I see those red squiggly lines below PHP function calls in online tutorials and YouTube videos all the time and it is time to solve that once and for all.

There are no built-in Intelephense stubs for the likes of common themes or popular plugins like Jetpack or WooCommerce, but there is a way around it by adding those as development dependencies in Composer, even if it does not have its down Composer file and isn’t an official Composer package.

I am going to go through how I do this with WooCommerce in particular, but the following instructions should apply to most other WordPress plugins.

Creating a Composer File

If you don’t have a composer.json file for your plugin, you can create one by opening a terminal window for your project and typing in composer init. Follow the instructions and make sure that you skip the dependency installation process for the time being.

Adding WooCommerce as a Development Dependency

When you’re done with the process, a composer.json file will appear in your project. Add the following section to the root of that file, making sure that the JSON code is valid:

"repositories": [
    {
        "type": "package",
        "package": {
            "name": "woocommerce/woocommerce",
            "version": "10.0.2",
            "dist": {
                "url": "https://github.com/woocommerce/woocommerce/releases/download/10.0.2/woocommerce.zip",
                "type": "zip"
            }
        }
    }
]

This adds the WooCommerce Github archive as a package repository that Composer can now install as a development dependency using the following command:

$ composer require --dev woocommerce/woocommerce:10.0.2

The WooCommerce source code is now located in the ./vendor/woocommerce/woocommerce/ directory. It may take a couple of seconds, but Intelephense is now going to read the public PHP classes and functions in the WooCommerce codebase.

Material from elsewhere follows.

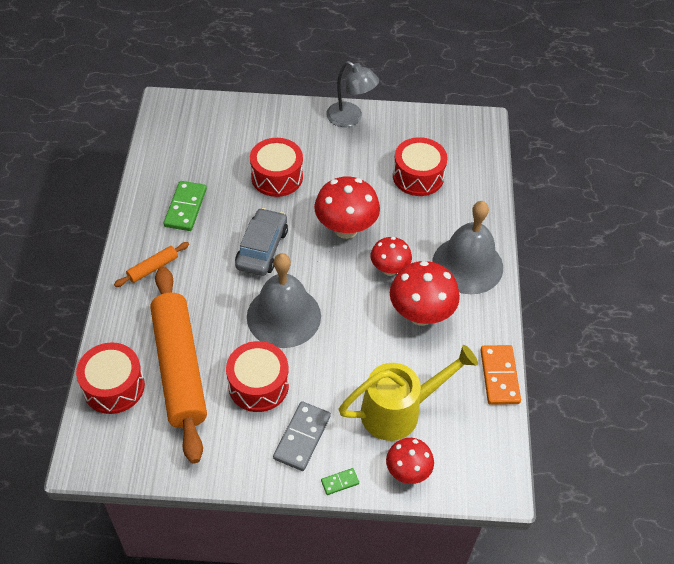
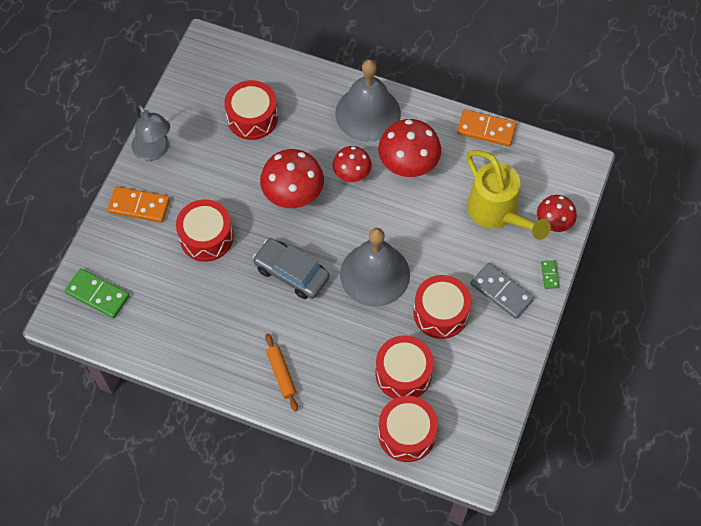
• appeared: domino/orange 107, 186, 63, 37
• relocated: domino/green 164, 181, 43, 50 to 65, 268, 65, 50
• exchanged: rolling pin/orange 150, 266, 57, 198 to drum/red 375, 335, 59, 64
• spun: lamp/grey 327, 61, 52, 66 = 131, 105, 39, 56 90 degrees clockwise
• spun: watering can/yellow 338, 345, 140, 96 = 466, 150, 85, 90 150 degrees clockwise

You don’t need to autoload or require those to “fool the system” as Intelephense will assume that those are defined somewhere already and will pick them up automatically.

Shortcomings

The main shortcoming of this method is that it requires regular maintenance as a new version of WooCommerce is released regularly. If you have the time, you can probably run a weekly Github Action to handle it for you, but as for myself, I am going to keep things as-is.

Handling Development Dependencies for Published Plugins and Themes

It may not be obvious to everyone, but including development dependencies such as WooCommerce when you ship your plugin is not advisable and I’m not sure if the current WordPress.org plugins team would allow it.

In case you only use Composer to maintain your development dependencies and you define them as such in your Composer file, it’s sufficient to delete the ./vendor/ directory before zipping and shipping your plugin or theme. In fact, you should add it to your .gitignore file as well to make sure it doesn’t end up in your git directory.

Conclusion

Sometimes there’s a trick to getting things working and admittedly this is very hacky way to get Intelephense features working properly with WordPress and 3rd party plugins and themes.

But it works. And it works well enough.

My guess as to why we need to go this route is that the mainline PHP community, which nowadays is largely concentrated around Laravel and Drupal on one hand and the WordPress community on the other don’t really mingle that much. The use of advanced development tools such as Composer and modern PSRs is also discouraged in the WordPress community and there is a discrepancy between the coding standards used by the WordPress crowd and the rest of the PHP community.

But that is worthy of its own blog post.